9 Logistic Regression
Logistic regression is a modeling technique used when the outcome variable is binary, meaning it has two possible values (such as 0/1, yes/no, or success/failure). Instead of predicting a continuous value, logistic regression estimates the probability that an observation belongs to a particular class.
9.1 Create Train and Test Sets
As before, we split the data so that we can evaluate the model on unseen data.
In this example, the outcome variable is:
-
large_body = 1→ above-median body mass
-
large_body = 0→ below-median body mass
9.2 Fit the Logistic Regression Model
glm_model <- glm(
large_body ~ bill_length_mm + bill_depth_mm + flipper_length_mm,
data = train_cls,
family = "binomial"
)-
glm()is used for generalized linear models
-
family = "binomial"specifies logistic regression
9.3 Inspect the Model
summary(glm_model)
Call:
glm(formula = large_body ~ bill_length_mm + bill_depth_mm + flipper_length_mm,
family = "binomial", data = train_cls)
Coefficients:
Estimate Std.
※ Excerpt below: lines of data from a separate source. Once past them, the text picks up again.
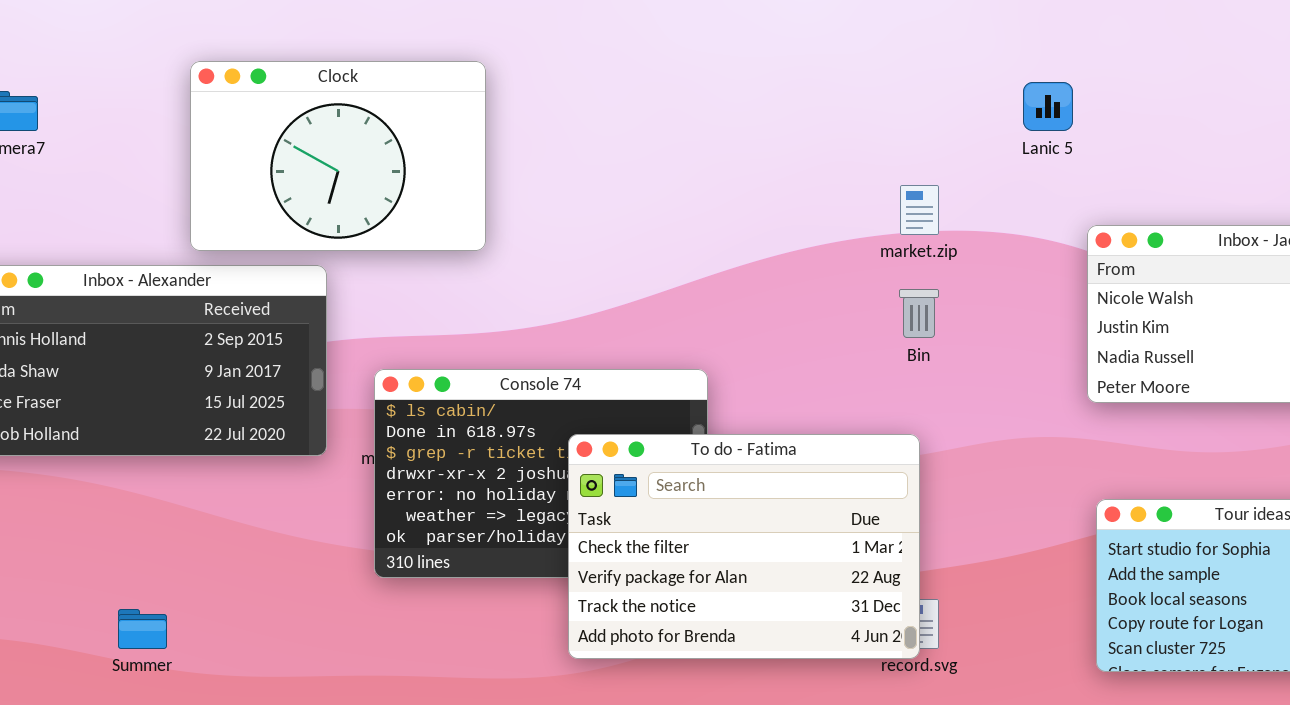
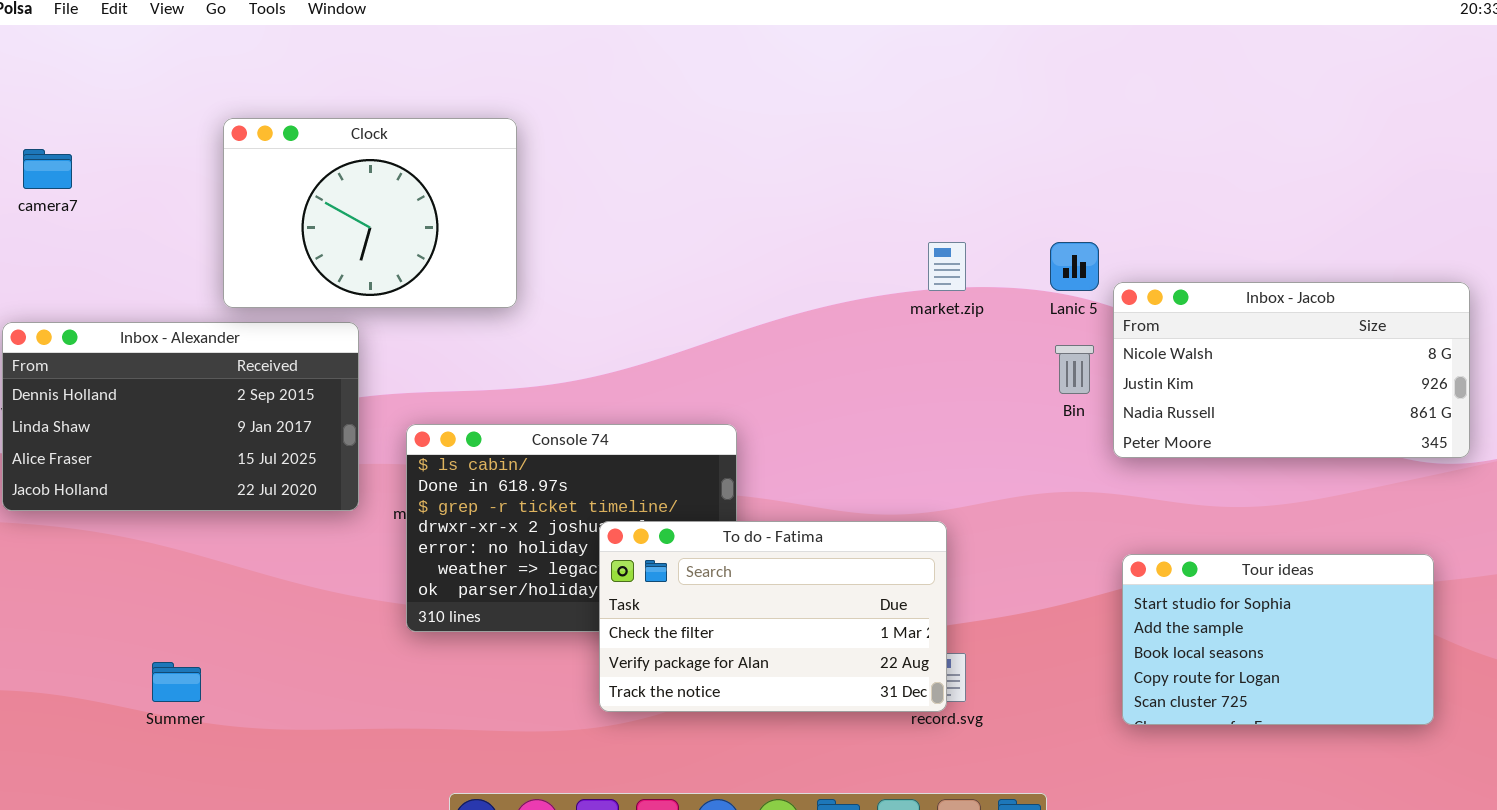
Lanic 5: [1023,82,1073,131] -> [1050,242,1099,291], moved
Bin: [899,289,939,338] -> [1055,345,1094,394], moved
To do - Fatima: [568,434,920,659] -> [599,521,947,712], resized

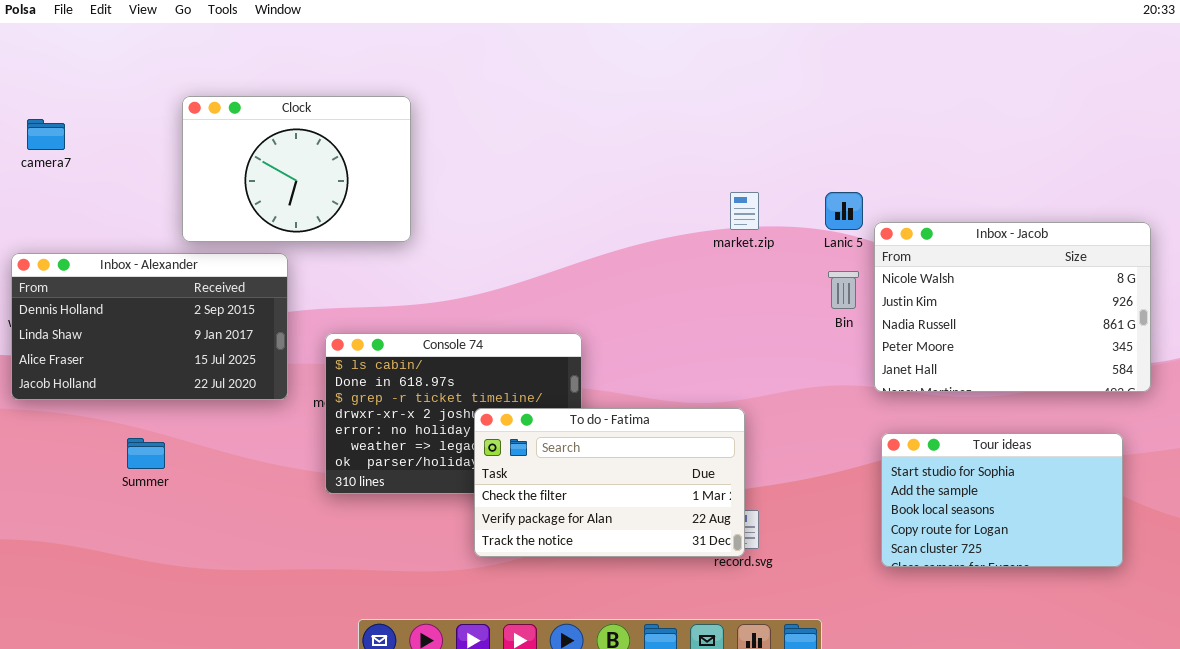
Inbox - Jacob: [1113,282,1470,458] -> [874,222,1151,392], resized
Summer: [152,662,201,702] -> [127,438,165,469], moved

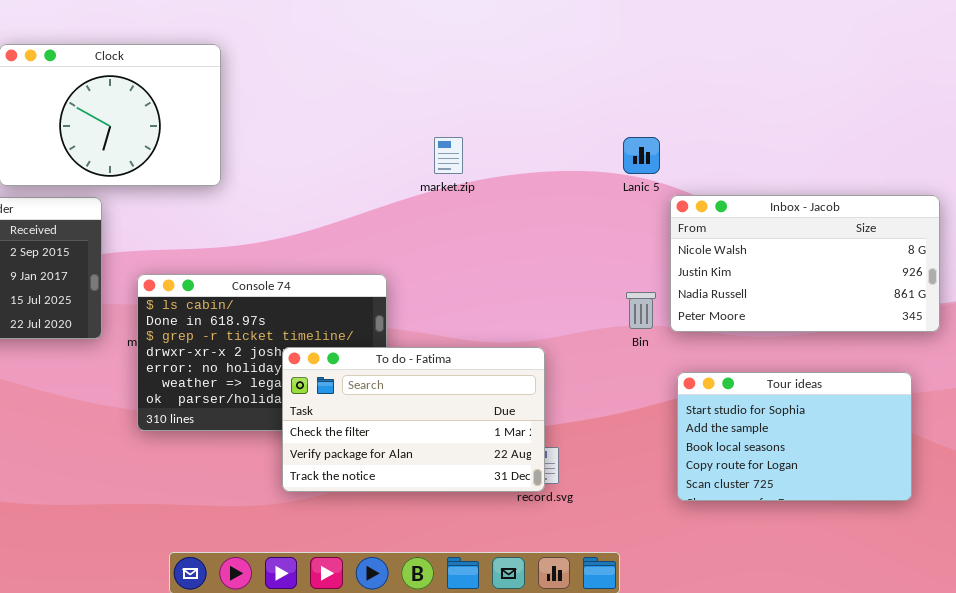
market.zip: [730,192,759,230] -> [434,137,463,174], moved
Inbox - Jacob: [874,222,1151,392] -> [670,195,940,332], resized
Bin: [828,271,859,309] -> [626,292,656,329], moved

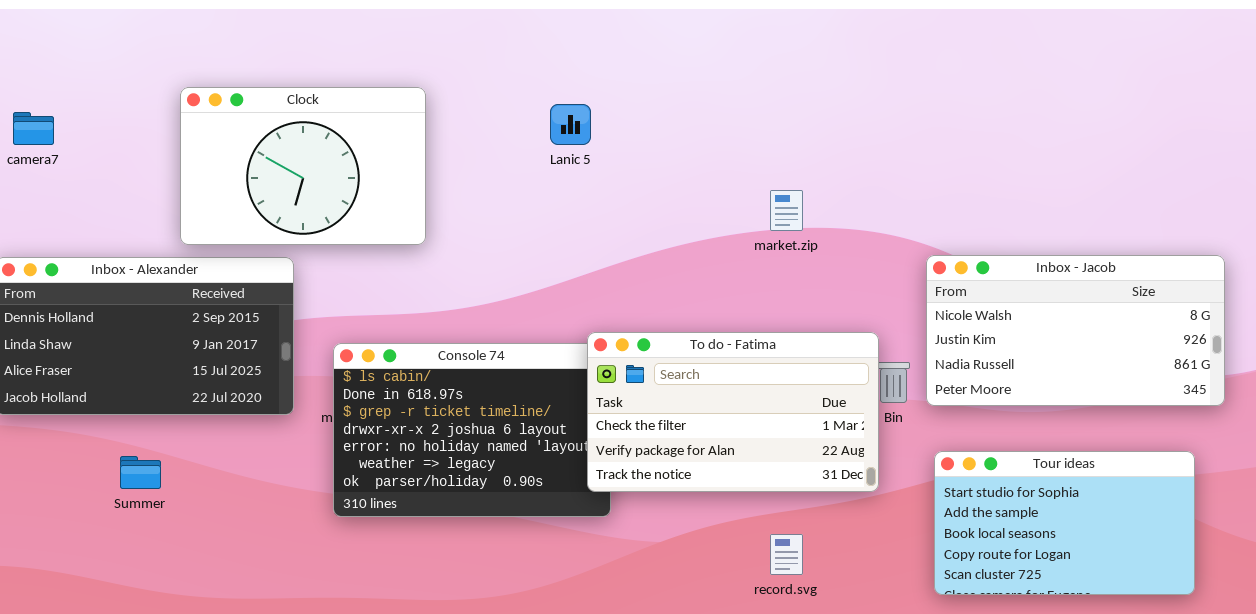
market.zip: [434,137,463,174] -> [770,190,803,231], moved
Lanic 5: [623,137,660,174] -> [550,104,591,145], moved
To do - Fatima: [282,347,545,492] -> [587,332,879,492], moved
Error z value Pr(>|z|)
(Intercept) -42.64099 7.12539 -5.984 2.17e-09 ***
bill_length_mm -0.06164 0.04502 -1.369 0.171
bill_depth_mm -0.01402 0.12162 -0.115 0.908
flipper_length_mm 0.22738 0.03350 6.787 1.15e-11 ***
---
Signif. codes: 0 '***' 0.001 '**' 0.01 '*' 0.05 '.' 0.1 ' ' 1
(Dispersion parameter for binomial family taken to be 1)
Null deviance: 367.79 on 265 degrees of freedom
Residual deviance: 163.89 on 262 degrees of freedom
AIC: 171.89
Number of Fisher Scoring iterations: 6
- Coefficients represent how each predictor affects the log-odds of the outcome
- Positive values increase the probability of class 1
- Negative values decrease the probability of class 1
9.4 Predict Probabilities
prob_preds <- predict(glm_model, newdata = test_cls, type = "response")- Predictions are probabilities between 0 and 1
- These represent the likelihood of belonging to class 1
9.5 Convert Probabilities to Classes
class_preds <- ifelse(prob_preds >= 0.5, 1, 0)- A threshold (here, 0.5) is used to assign class labels
- This converts probabilities into predictions
9.6 Evaluate the Model
mean(class_preds == test_cls$large_body)[1] 0.8358209
- This computes accuracy, the proportion of correct predictions
table(actual = test_cls$large_body, predicted = class_preds) predicted
actual 0 1
0 29 2
1 9 27
- This is a confusion matrix
- It shows how many predictions were correct vs incorrect
9.7 Key Takeaways
- Logistic regression is used for binary outcomes
- The model predicts probabilities, not just classes
- A threshold is used to convert probabilities into predictions
- Evaluation should be done on a test dataset
Like linear regression, the goal is not just to fit the data,
but to make reliable predictions on new observations.